Postby ryanheise » Fri Sep 25, 2020 3:45 am
Update:
I have unfortunately been sick recently, so I am trying to hold myself back from working on this app until I've recovered my health.
I know I shouldn't overexert myself, but one loophole I just thought of is that, although thinking about some of the app design decisions hurt my brain (and I shouldn't do that right now), maybe I can still just share those brain strainers here, and see if I can tap into other people's brains instead of my own (muahahah).
Earlier the problem was discussed that an audio file can't always be perfectly arranged into a binary tree. I came up with this concept of a "unit" (I am also tossing up between calling it a "unit" or a "section". A unit consists of around 6 to 12 atomic segments and is subdivided into a tree. If the unit length is 8, then it can be divided into a perfect binary tree. E.g.
Unit: ABCDEFGH
Halves: ABCD EFGH
Clumps: AB CD EF GH
Atoms: A B C D E F G H
A unit is also the unit of review, and will be scheduled for review in future days. Units will mature, and as they mature, adjacent units will also be joined together.

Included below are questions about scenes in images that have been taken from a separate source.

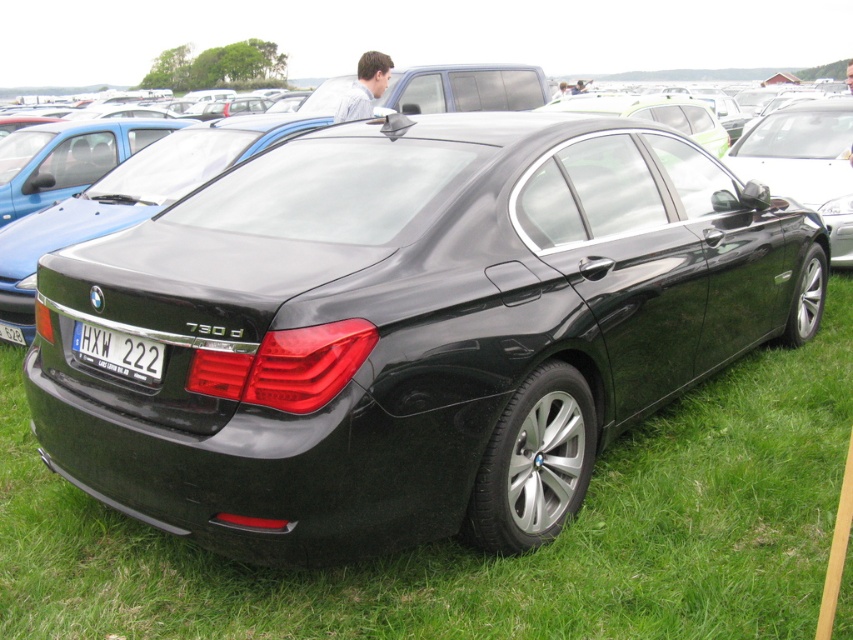
Based on the photo, between white plastic license plate at center and white plastic license plate at rear, which one is positioned higher?

Positioned higher is white plastic license plate at rear.

Between white plastic license plate at center and white plastic license plate at rear, which one has more height?

white plastic license plate at center is taller.

Between point (135, 355) and point (15, 330), which one is positioned behind?

The point (15, 330) is more distant.

The width and height of the screenshot is (853, 640). Find the location of `white plastic license plate at center`. white plastic license plate at center is located at coordinates (119, 353).

Which is behind, point (694, 538) or point (103, 336)?

Point (694, 538)

Which is more to the right, green grass at lower center or white plastic license plate at center?

green grass at lower center is more to the right.

Find the location of a particular element. This screenshot has width=853, height=640. green grass at lower center is located at coordinates (480, 552).

Is green grass at lower center above white plastic license plate at rear?

Actually, green grass at lower center is below white plastic license plate at rear.

Where is `green grass at lower center`? green grass at lower center is located at coordinates (480, 552).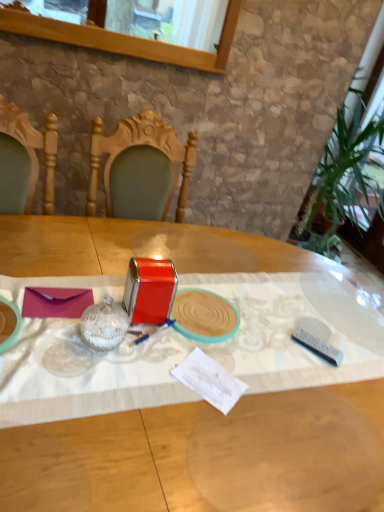
Image resolution: width=384 pixels, height=512 pixels. In order to click on free location in front of clear glass jar at center, acting as the 1th tableware starting from the left in this screenshot , I will do point(81,392).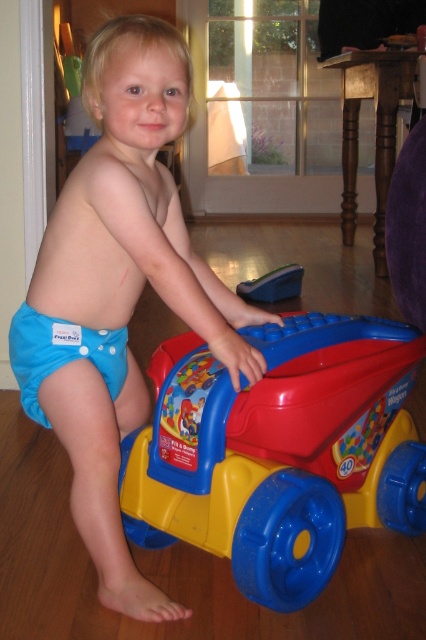
Does matte plastic toy car at lower center have a larger size compared to blue fabric diaper at lower left?

Yes, matte plastic toy car at lower center is bigger than blue fabric diaper at lower left.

But at the sub-unit levels, a key point is that a clump can have between 1 to 3 atoms which provides some flexibility in how the tree can adapt to the natural clumps of connected phrases. So we could have this arrangement:
Unit: ABCDEFGHIJ
Halves: ABCD EFGHIJ
Clumps: AB CD EFG HIJ
Atoms: A B C D E F G H I J
I'm happy with this solution, and the algorithms are all working great. But the next challenge is how to handle the super-unit levels. Let's say that our audio file has 8 units. In this case, it is possible to merge these into a perfect binary tree:
U1 U2 U3 U4 U5 U6 U7 U8
U1-2 U3-4 U5-6 U7-8
U1-4 U5-8
U1-8
Because each unit can flex between 6 to 12 atoms, this gives me the flexibility to rebalance any tree into a perfect binary tree. But my latest thought is that I don't necessarily want to do this because it may mean that unit boundaries will not be placed in the most ideal places. There will be natural sections of audio which may be thematic, and I'd ideally like the unit boundaries to be inserted there, and this may result in a total number of units that is not a power of 2 (required to create a perfect binary tree).

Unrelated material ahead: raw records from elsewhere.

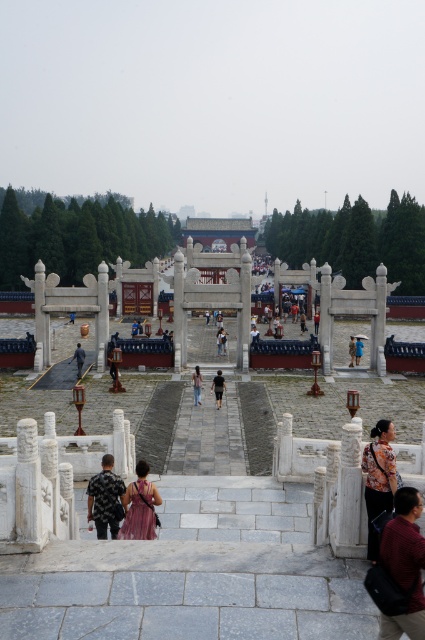
Can you confirm if dark gray fabric person at center is positioned below light blue fabric at center?

Indeed, dark gray fabric person at center is positioned under light blue fabric at center.

Where is `dark gray fabric person at center`? The height and width of the screenshot is (640, 425). dark gray fabric person at center is located at coordinates (79, 358).

Where is `dark gray fabric person at center`? The width and height of the screenshot is (425, 640). dark gray fabric person at center is located at coordinates (79, 358).

Where is `dark gray fabric person at center`? dark gray fabric person at center is located at coordinates (79, 358).

Between patterned fabric shirt at lower left and blue fabric umbrella at center, which one appears on the left side from the viewer's perspective?

Positioned to the left is patterned fabric shirt at lower left.

Which is below, patterned fabric shirt at lower left or blue fabric umbrella at center?

patterned fabric shirt at lower left is lower down.

Which is behind, point (96, 486) or point (357, 355)?

Positioned behind is point (357, 355).

At what (x,y) coordinates should I click in order to perform the action: click on patterned fabric shirt at lower left. Please return your answer as a coordinate pair (x, y). Looking at the image, I should click on (105, 499).

Based on the photo, is floral-patterned fabric at lower right in front of blue fabric umbrella at center?

Yes, it is in front of blue fabric umbrella at center.

Locate an element on the screen. This screenshot has height=640, width=425. floral-patterned fabric at lower right is located at coordinates (379, 477).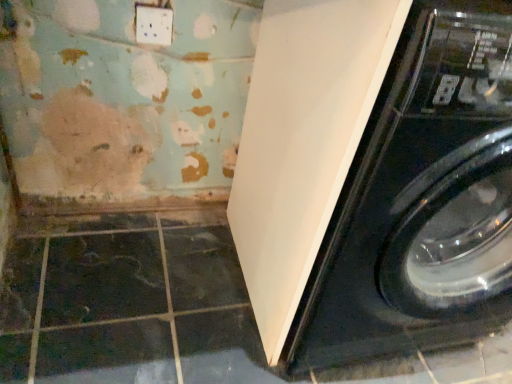
Question: Considering the positions of white glossy washing machine at lower right and white plastic electric outlet at upper center in the image, is white glossy washing machine at lower right wider or thinner than white plastic electric outlet at upper center?

Choices:
 (A) wide
 (B) thin

Answer: (A)

Question: Considering their positions, is white glossy washing machine at lower right located in front of or behind white plastic electric outlet at upper center?

Choices:
 (A) front
 (B) behind

Answer: (A)

Question: Is point (370, 77) positioned closer to the camera than point (152, 23)?

Choices:
 (A) farther
 (B) closer

Answer: (B)

Question: Is point (137, 11) closer or farther from the camera than point (488, 82)?

Choices:
 (A) farther
 (B) closer

Answer: (A)

Question: Relative to white glossy washing machine at lower right, is white plastic electric outlet at upper center in front or behind?

Choices:
 (A) behind
 (B) front

Answer: (A)

Question: From the image's perspective, is white plastic electric outlet at upper center positioned above or below white glossy washing machine at lower right?

Choices:
 (A) above
 (B) below

Answer: (A)

Question: From a real-world perspective, is white plastic electric outlet at upper center physically located above or below white glossy washing machine at lower right?

Choices:
 (A) above
 (B) below

Answer: (A)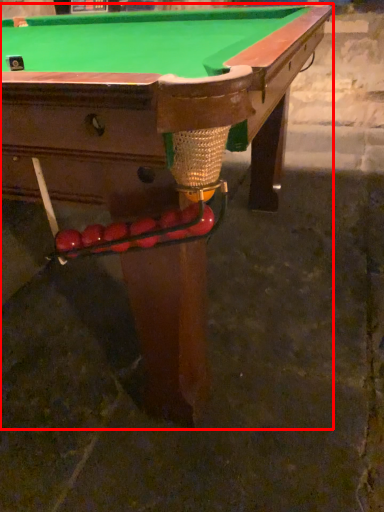
Question: From the image's perspective, where is billiard table (annotated by the red box) located in relation to fruit in the image?

Choices:
 (A) below
 (B) above

Answer: (B)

So my current plan is to give up on the idea of connecting all units into one massive binary tree with a single root. If the audio file was long, say 64 units, then, at the first super-unit level, those 64 units would be merged into pairs of 32 super-units, and then at the second super-unit level, those would be merged into 16 super-super units, at which point I think we've gone far enough. The user should be able to at least choose how many extra levels they want to merge beyond the unit level, but for long files it doesn't make sense to keep on merging beyond the second level.
One benefit of this is that we don't need to constrain the number of units in the file to being a perfect power of 2 (e.g. 8, 16, 32, 64). If the user only wants to merge up to one super-unit level, we end up with pairs of units, and so that constrains it to having an even number of units which is a much easier constraint to meet. If we go one more level, then the file would need to have a total number of units divisible by 4.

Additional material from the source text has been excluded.